> QUESTIONS
1. In the interview with Chris Fisher, list the basic items he worked to establish first for his dog photography business.
2. From the interview with Chris Fisher, set down the part that opens with the words containing "The administrative part" and closes with "local retail-sponsored events.".

> SELECTED EXCERPT
◆ ◆ ◆

Alright – so today we’ve got the honor of introducing you to Chris Fisher. We think you’ll enjoy our conversation, we’ve shared it below.
Alright, Chris thanks for taking the time to share your stories and insights with us today. Can you walk us through some of the key steps that allowed you move beyond an idea and actually launch?
I knew the idea of execution was going to be a long process that takes time.
The idea to start a business for dog photography actually came from fellow landscape photographers who liked the photos of my dogs in my landscapes. From there I worked to establish a few basic items for the business – the name, website domain, and social media names. Once I found something that worked for all three, I went to work.
I set up an LLC, hired a designer to create a logo and brand identity, purchased the domain name and set up an initial website, and set up social media accounts with my new business name.
I then reached out to some friends to begin developing my portfolio so it wouldn’t be photos of just my dogs. Though my main focus is photographing dogs in landscapes, I tried my hand in a few other things too to see if they’d fit (urban dog events, porch portraits during the pandemic), but none of them quite stuck.
Once I found my specific niche, I started to develop more parts of the business. This has been the tricky part so far. Determining customer intake and touchpoints, setting appropriate pricing, and figuring out marketing.
The administrative part of the business hasn’t been too bad, though I know I need to do more/better with the tax aspect. The part with the steepest learning curve has definitely been marketing.
I have taken a number of free and paid courses to help me determine the ideal course of action given my own capabilities and personality. I’ve also invested in Google Ads to help supplement organic online search. The last bit I’m working on is doing in-person events like expos and local retail-sponsored events.
As it stands now, 3 years into my business, I’m looking at making the transition to a full-time photographer within the next year or two. I know I have a little bit of work for automating my lead process, refining my online advertising strategy, and determining how I would set up my workdays in a full-time capacity, but I’ve definitely set up a solid foundation for my transition into full-time!
Awesome – so before we get into the rest of our questions, can you briefly introduce yourself to our readers.
I am an outdoor dog photographer based in Colorado. Though I’m located in the Denver metro area, I serve the entire state of Colorado and beyond. My goal is to introduce and immerse people into the world of adventure-inspired portraits for their homes.
My focus is on providing dog lovers with more than the average photo of their dog. I seek out locations with epic views that not only help their dog stand out but also make for a beautiful portrait to hang in their home. I do so by providing framed portraits and other finished products so my customers never have to worry about framing themselves.

◆ ◆ ◆

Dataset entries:
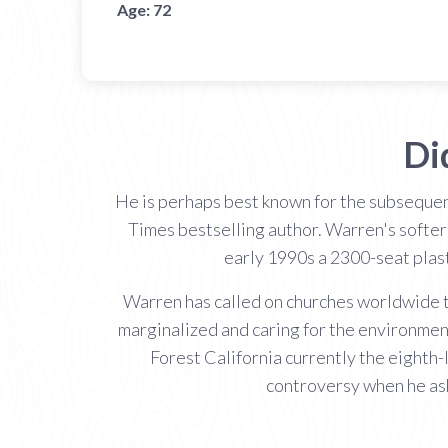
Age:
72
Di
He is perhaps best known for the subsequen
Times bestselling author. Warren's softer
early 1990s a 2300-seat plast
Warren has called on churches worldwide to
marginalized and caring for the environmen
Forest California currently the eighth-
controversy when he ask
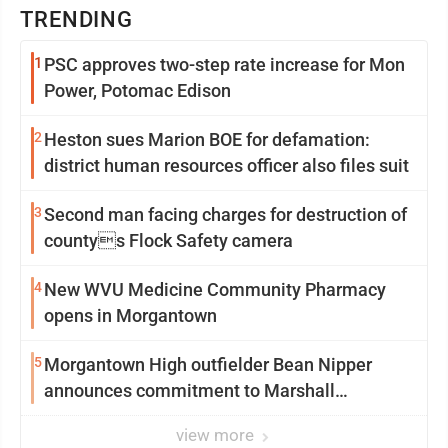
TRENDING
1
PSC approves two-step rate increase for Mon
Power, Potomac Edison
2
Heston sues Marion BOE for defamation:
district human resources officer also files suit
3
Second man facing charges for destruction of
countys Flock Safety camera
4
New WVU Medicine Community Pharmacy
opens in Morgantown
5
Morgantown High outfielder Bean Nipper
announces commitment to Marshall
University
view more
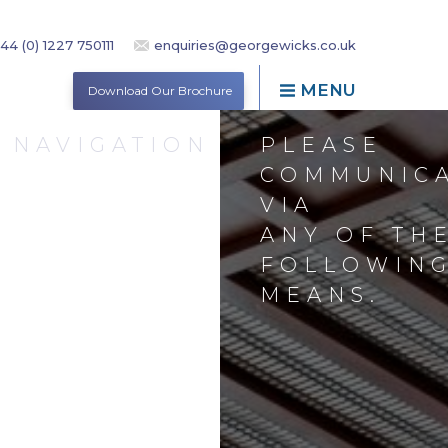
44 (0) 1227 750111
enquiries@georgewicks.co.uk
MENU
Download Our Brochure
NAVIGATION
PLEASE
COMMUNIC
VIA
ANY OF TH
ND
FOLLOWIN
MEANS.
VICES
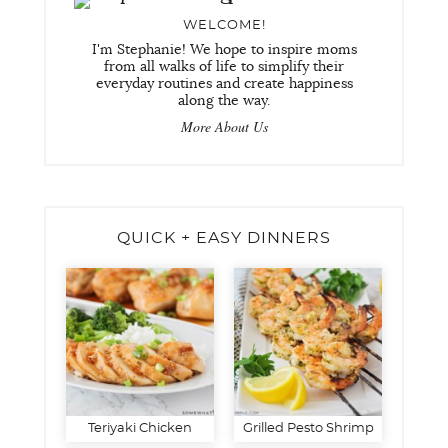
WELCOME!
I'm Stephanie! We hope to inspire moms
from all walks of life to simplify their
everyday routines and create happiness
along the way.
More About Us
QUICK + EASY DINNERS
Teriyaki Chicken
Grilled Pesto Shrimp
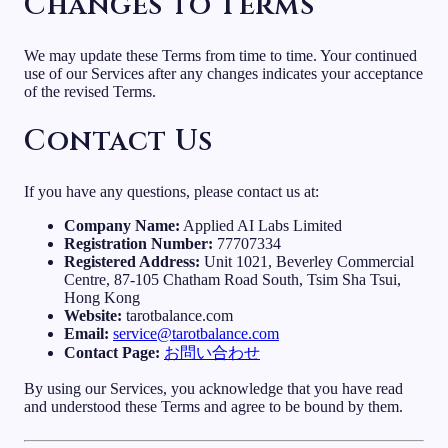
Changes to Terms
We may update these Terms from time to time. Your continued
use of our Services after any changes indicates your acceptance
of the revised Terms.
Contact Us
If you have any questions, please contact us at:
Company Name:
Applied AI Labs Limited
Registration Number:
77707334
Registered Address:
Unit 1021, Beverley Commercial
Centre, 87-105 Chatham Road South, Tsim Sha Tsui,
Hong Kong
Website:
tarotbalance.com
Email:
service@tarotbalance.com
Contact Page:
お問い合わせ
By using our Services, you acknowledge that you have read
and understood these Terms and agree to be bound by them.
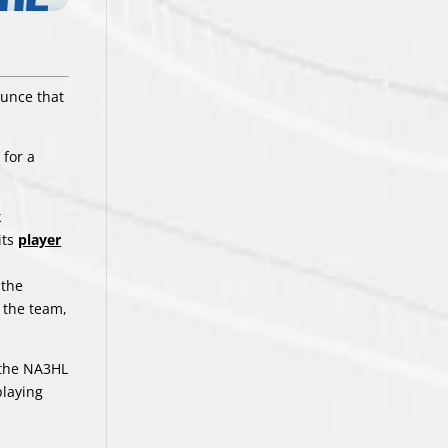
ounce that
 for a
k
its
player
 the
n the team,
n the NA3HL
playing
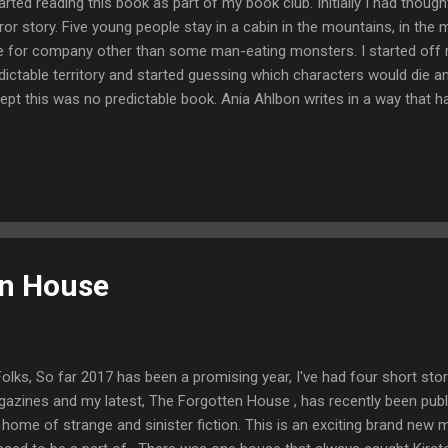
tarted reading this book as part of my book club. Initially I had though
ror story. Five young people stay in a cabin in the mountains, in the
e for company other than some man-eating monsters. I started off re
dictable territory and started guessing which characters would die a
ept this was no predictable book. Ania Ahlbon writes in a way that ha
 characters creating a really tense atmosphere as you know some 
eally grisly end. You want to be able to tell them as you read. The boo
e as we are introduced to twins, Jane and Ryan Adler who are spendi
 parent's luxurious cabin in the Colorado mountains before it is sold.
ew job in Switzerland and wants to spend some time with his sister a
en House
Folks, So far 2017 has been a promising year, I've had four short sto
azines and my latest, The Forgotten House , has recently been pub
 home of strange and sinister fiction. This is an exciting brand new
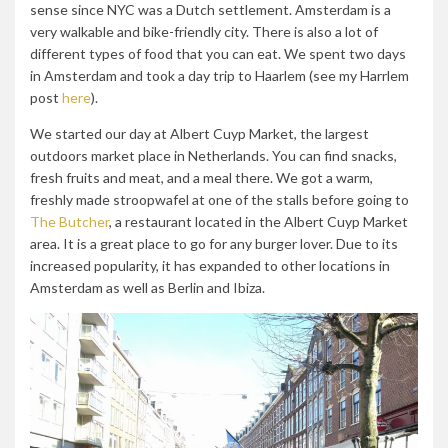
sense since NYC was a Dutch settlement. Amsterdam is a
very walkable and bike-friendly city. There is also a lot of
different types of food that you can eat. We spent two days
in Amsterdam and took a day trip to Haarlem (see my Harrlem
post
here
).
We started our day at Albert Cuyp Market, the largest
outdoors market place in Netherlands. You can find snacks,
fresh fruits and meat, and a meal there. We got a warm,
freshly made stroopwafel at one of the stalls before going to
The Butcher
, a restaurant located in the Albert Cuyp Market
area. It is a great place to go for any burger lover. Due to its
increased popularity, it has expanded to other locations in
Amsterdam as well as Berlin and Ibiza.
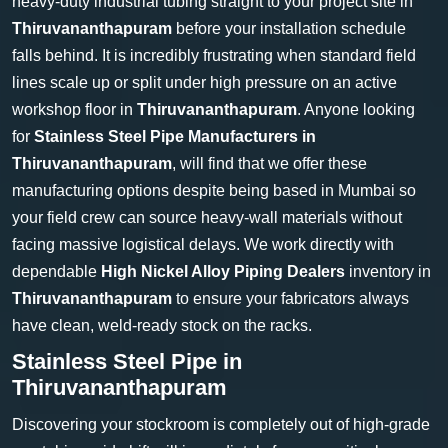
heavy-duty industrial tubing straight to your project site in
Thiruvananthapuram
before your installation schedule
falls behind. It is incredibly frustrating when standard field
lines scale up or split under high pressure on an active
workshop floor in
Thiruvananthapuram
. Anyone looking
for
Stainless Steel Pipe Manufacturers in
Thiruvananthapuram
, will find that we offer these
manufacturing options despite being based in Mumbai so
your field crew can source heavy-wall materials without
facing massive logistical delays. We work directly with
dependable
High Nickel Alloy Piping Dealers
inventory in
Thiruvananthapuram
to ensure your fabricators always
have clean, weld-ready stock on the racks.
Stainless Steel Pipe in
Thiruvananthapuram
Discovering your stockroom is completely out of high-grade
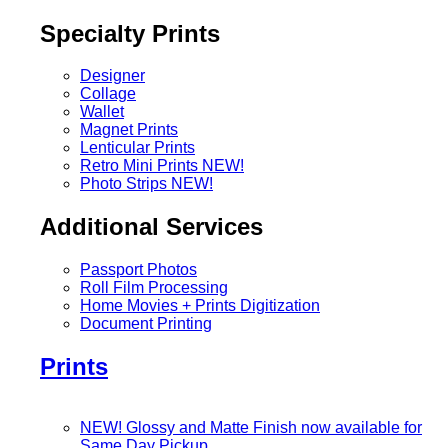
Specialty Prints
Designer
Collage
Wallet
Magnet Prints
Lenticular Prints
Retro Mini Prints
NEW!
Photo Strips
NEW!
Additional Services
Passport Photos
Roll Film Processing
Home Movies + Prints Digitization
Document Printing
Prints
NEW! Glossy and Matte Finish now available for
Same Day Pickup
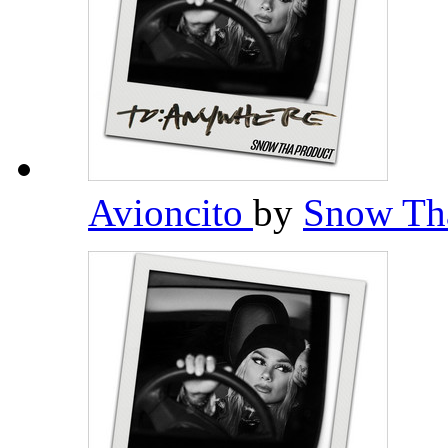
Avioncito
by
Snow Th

◆ ◆ ◆

> YOUR RESPONSES
1.
- The name
- The website domain
- The social media names

2.
The administrative part of the business hasn’t been too bad, though I know I need to do more/better with the tax aspect. The part with the steepest learning curve has definitely been marketing.
I have taken a number of free and paid courses to help me determine the ideal course of action given my own capabilities and personality. I’ve also invested in Google Ads to help supplement organic online search. The last bit I’m working on is doing in-person events like expos and local retail-sponsored events.